The feasibility of endoluminal stent grafting for TAAs has resulted in renewed evaluation and approach to thoracic aortic treatments. While now firmly established and having three FDA-approved devices, there remains controversy as to optimal indications, technical feasibility, and follow-up. Stent grafts have been applied to a broad range of clinical settings and indications. As a result, the risks of stent grafting the thoracic aorta have been more clearly defined. There is, however, a lack of long-term follow-up data and ongoing controversy as to a complete understanding of the risk-benefit ratio of stent grafting versus either medical management or open surgical repair.

Recently reported literature has reported a wide variation in operative mortality between 2 and 26%. This variation has largely been related to the urgency of the procedure, the extent of comorbid disease, and the experience of the operator. Analysis of midterm results demonstrates a 3- to 8-year survival of 25 to 90% over a broad range of clinical indications. Despite low operative mortality, thoracic stent grafting has been associated with a variety of late complications. These complications include endoleaks, graft migration, stent fractures, and aneurysm-related deaths. The late complications are reported much more commonly than what has been reported with open surgical repair.

The indication for stent grafting of descending TAAs needs to be based on the predictive operative risk that is lower than the risk of either conventional open repair or medical management. Consideration of a patient’s age, comorbidity, life expectancy, and quality of life is significant. Aneurysm morphology and adequacy for stent grafting along with operator experience are also relevant considerations. It is also important to remember that postprocedure surveillance involves routine CT scans, and aortic reintervention is commonly required.
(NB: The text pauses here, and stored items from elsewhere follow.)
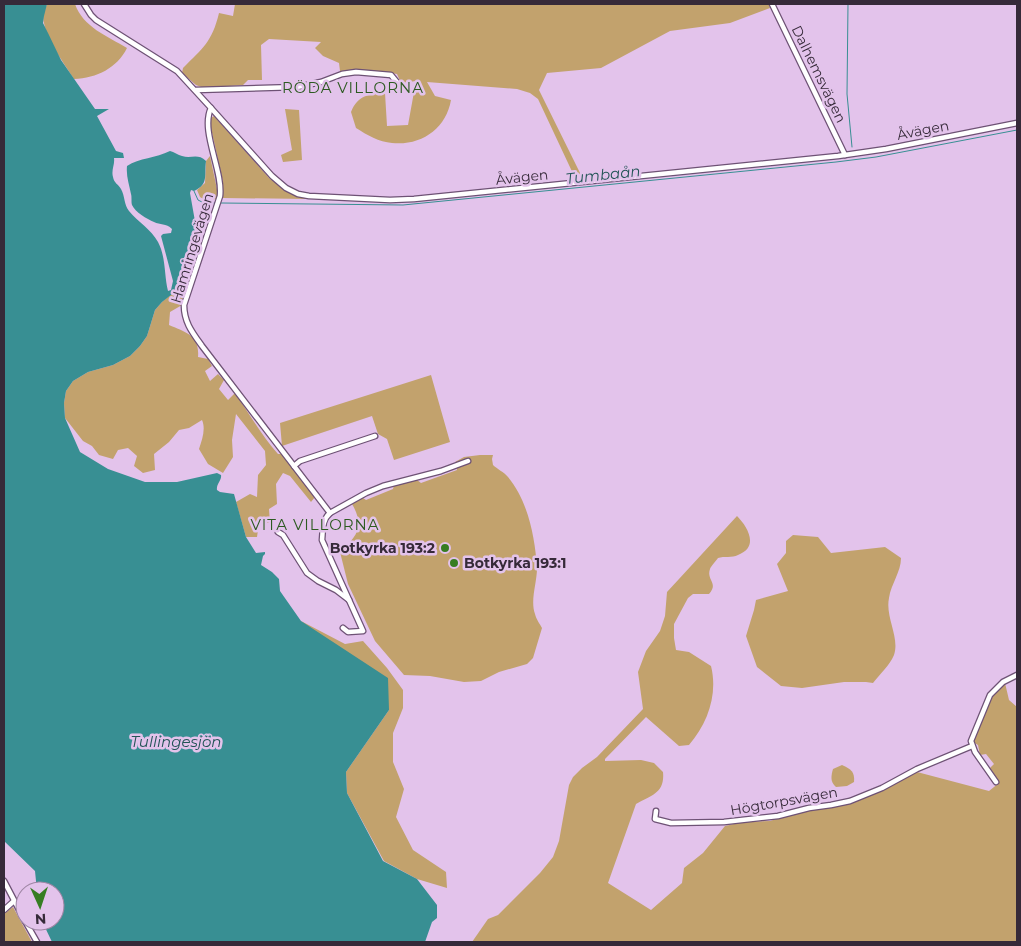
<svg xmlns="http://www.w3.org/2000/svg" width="1021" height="946" viewBox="0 0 1021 946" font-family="Montserrat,sans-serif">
<rect width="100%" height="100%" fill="#e3c3eb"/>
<g fill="#c2a26d">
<path d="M47 4H75C83 27 107 36 127 48 117 68 97 78 74 79 65 65 47 40 44 23 42 17 45 10 47 4Z"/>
<path d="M235 4H769L770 8 730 23 670 31 601 68 547 73 539 90 583 179 576 180 538 99 530 93 517 89 427 82 435 96 451 100C446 129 421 146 392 143 379 142 367 135 356 128L351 112C358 95 369 94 385 93L387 126 408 125 416 81 401 83 397 74C378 71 360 69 340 71L339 63 323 56 315 48 321 42 269 39 261 45 262 80H248L243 85 204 88 196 85 182 73 183 68C203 48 212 42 219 13L233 16Z"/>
<polygon points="285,109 299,110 302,160 283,162 281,155 292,150"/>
<polygon points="214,116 270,179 296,196 310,199 223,198 223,182 209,119"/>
<polygon points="210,156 218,194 217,199 205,200 200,197 197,190 205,183 206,161"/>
<path d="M185 271 190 276 182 305 170 312 169 325C185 332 200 335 198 357L208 359 212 366 205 371 210 381 218 374 224 380 219 389 228 400 235 393C249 413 261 435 278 454H282L315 497 311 502 290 476 283 473 276 484 277 504 269 509 270 523H259L257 537H246L236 502 250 494 257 497 258 475 266 465 265 451 236 414 232 440 233 457 223 473 208 464 199 449C202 440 206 429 202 420L189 428 179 430 169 442 154 454 155 470 143 473 134 466 137 456 128 448 118 450 113 459 99 455 92 446 83 441 65 418 64 403 66 391 73 381 88 372 113 365 130 356 140 346 147 336 155 310 162 302 176 290Z"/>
<polygon points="431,375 450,442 394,460 387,439 378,434 372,416 282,446 280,423"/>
<path d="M480 455H493L492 459 493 465C497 469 504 472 508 477 528 501 535 537 537 568 537 583 530 600 535 614 536 619 540 624 542 628L533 658 527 664 499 672 481 681 464 682 430 676 404 675 375 641 348 584 340 552C357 537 365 526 352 504L363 498 366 500 393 489 394 485 417 480 421 483 457 470 455 462 464 457Z"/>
<path d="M737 516C747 526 760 547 738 555 732 558 724 556 718 558 716 561 711 566 710 569 706 580 719 583 709 594H693L688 598 674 624V638L676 650 689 652 711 666C718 694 708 723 689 745L679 746 646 717 605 759V761L641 760 654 763 663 772C665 793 652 795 636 804L608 883 651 910 682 883 684 868 703 853 725 826 742 822 770 821 805 810 828 808 853 801 883 790 917 772 989 791 999 783 990 768 994 764 986 754 980 755 978 745 973 742 992 695 1005 683 1009 700 1017 707V942H472L488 919 498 915 540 873 553 857 559 841 569 785 573 777 582 768 597 757 643 709 638 672 646 651 660 631 665 616 667 592Z"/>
<path d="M793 535 818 537 831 553 885 547 901 558C901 572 891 584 889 598 885 617 900 637 894 655 890 665 879 675 873 683L866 682H844L802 688 781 686 757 667 746 636 754 610 756 600 788 591 777 564 786 553V541Z"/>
<polygon points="301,621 345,644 363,641 387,668 403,690 403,708 393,733 393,762 404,789 396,817 413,850 446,872 447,888 417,879 384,861 347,793 346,772 389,710"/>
<path d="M842 765C851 769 855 772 854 782L847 786 836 787C830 782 831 776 833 769Z"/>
<polygon points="13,907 32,942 4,942 4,914"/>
</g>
<path fill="#388f93" d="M4 4H47L44 16 43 23 48 33 61 60 95 109H109L97 116 116 151 123 153 124 158H114C115 165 111 170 113 177 114 183 118 184 121 189 125 196 124 205 129 211 138 222 151 229 158 242 166 257 164 275 168 291L171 290 173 281 161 236 163 234 171 233 172 229C166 223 160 225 154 222 147 219 135 212 132 205 131 202 132 197 131 194 129 184 126 176 127 166 139 158 156 158 170 151 174 152 178 155 182 156 191 159 198 153 206 161 204 176 209 184 194 191L191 190 190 193 196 227 191 257 176 291 162 302 155 310 147 336 140 346 130 356 113 365 88 372 73 381 66 391 64 403 65 418 80 452 108 469 145 482H177L217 473 221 475C222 480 216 484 217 490L220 492 234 494 246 537 256 553 265 552V554L263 556 261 565 272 572 279 579 280 591 301 621 388 678 389 710 346 772 347 793 383 861 417 879 437 905V918L432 922 425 942H52L42 921H55V891H37L35 871 4 841Z"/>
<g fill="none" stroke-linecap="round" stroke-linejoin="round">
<g stroke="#388f93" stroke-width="1">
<polyline points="848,4 847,94 852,147"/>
<polyline points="194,191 198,200 204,203 217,203"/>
<polyline points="221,203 403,205 836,162 876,157 1017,130"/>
</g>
<defs>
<g id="street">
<path d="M84 4 91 15 96 20 177 71 211 108C200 131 223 170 220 196L184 305C184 322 192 332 202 346L330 513C322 520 323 530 322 540L363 631 348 632 343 628"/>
<polyline points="772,4 845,155"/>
<polyline points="196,90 297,87 321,82 342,74 356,72 391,75 400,86"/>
<polyline points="211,108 272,176 286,188 298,194 309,196 390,200 414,199 838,156 886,149 1017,123"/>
<polyline points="294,466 300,461 375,436"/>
<polyline points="330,513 366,493 383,486 441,471 468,461"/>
<polyline points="278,532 283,535 307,573 318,581 336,590 349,600"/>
<polyline points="996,782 975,752 971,741 990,695 1003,682 1017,675"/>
<polyline points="656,811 655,819 671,823 724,822 778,816 809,808 831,805 850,801 882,788 917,769 972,746"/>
<polyline points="4,881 25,921"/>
<polyline points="4,910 14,901"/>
<polyline points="25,921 37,942"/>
</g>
</defs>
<use href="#street" stroke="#6e5275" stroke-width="7"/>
<use href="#street" stroke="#fff" stroke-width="4.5"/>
</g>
<g fill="#367d22" stroke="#e3c3eb" stroke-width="2">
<circle cx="445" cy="548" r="5"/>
<circle cx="454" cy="563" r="5"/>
</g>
<g text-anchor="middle" stroke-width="5" stroke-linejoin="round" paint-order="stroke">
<g font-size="14" fill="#362a39" stroke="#e3c3eb">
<text transform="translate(819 74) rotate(64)" y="5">Dalhemsvägen</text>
<text transform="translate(923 130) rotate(-11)" y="5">Åvägen</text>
<text transform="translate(522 177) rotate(-6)" y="5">Åvägen</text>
<text transform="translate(192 248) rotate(-73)" y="5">Hamringevägen</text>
<text transform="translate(784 801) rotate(-10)" y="5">Högtorpsvägen</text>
</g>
<g font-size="14" font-weight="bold" fill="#362a39" stroke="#e3c3eb" text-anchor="end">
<text x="435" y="553">Botkyrka 193:2</text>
<text x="464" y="568" text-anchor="start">Botkyrka 193:1</text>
</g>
<g font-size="15" letter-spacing="1" fill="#2d5a21" stroke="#e3c3eb">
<text x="353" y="93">RÖDA VILLORNA</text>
<text x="315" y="530">VITA VILLORNA</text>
</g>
<g font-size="15" font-style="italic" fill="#225456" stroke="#e3c3eb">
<text transform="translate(603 175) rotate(-6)" y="5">Tumbaån</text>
<text x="176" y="747">Tullingesjön</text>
</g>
</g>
<rect width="1021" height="946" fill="none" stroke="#362a39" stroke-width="10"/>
<g transform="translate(40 906) rotate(177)"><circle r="24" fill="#e3c3eb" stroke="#9e86a4"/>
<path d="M0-4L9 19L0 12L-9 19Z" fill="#367d22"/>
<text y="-8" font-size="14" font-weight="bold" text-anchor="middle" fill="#362a39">N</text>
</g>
</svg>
The Gore TAG phase II study provides the best currently available comparison of open versus surgical treatment of descending TAAs. In this nonrandomized trial, TAG devices were placed in 137 patients, and compared to an open surgical control of 94 patients, 44 were concurrent and 50 historical. Perioperative mortality was 2.1% with endografting and 11.7% with open surgery. A 30-day analysis of complications demonstrated a significantly lower incidence of spinal cord ischemia, 3% versus 14%; reduced respiratoryfailure, 4% versus 20%; and reduction of renal failure, 1% versus 13%. Peripheral vascular complications were higher in the endograft cohort, that is, 14% versus 4%. Follow-up at 1 and 2 years demonstrated an endoleak rate of 6 and 9%, respectively, and reintervention in three endograft patients at 2 years. No reintervention was required in the surgical group. No difference in overall mortality was observed at 2 years by Kaplan-Meier analysis. Additional data have been forthcoming from a number of industry-sponsored trials. The VALOR trial using Medtronics Talent device completed enrollment in 2005. The PIVITOL group consisted of patients with degenerative thoracic aneurysms who were considered to be at low-to-moderate
risk for surgical repair. Thirty-day mortality was 2.1% with a paraplegia rate of 1.5% and a stroke rate of 3.6%. All-cause mortality was reported at 1 year of 16.1 % with aneurysm-related death of 3.1 %. The STARZ trial was sponsored by Cook and used the Zenith TX2 endograft device. Enrollment was completed in 2006. Thirty-day mortality was 1.9% compared to 5.7% in the surgical control. Major preoperative events were also lower in the endograft group, 2.5% versus 7.1%. The incidence of paraplegia was 1.3% in the stent-graft group compared to 5.7% in the control group.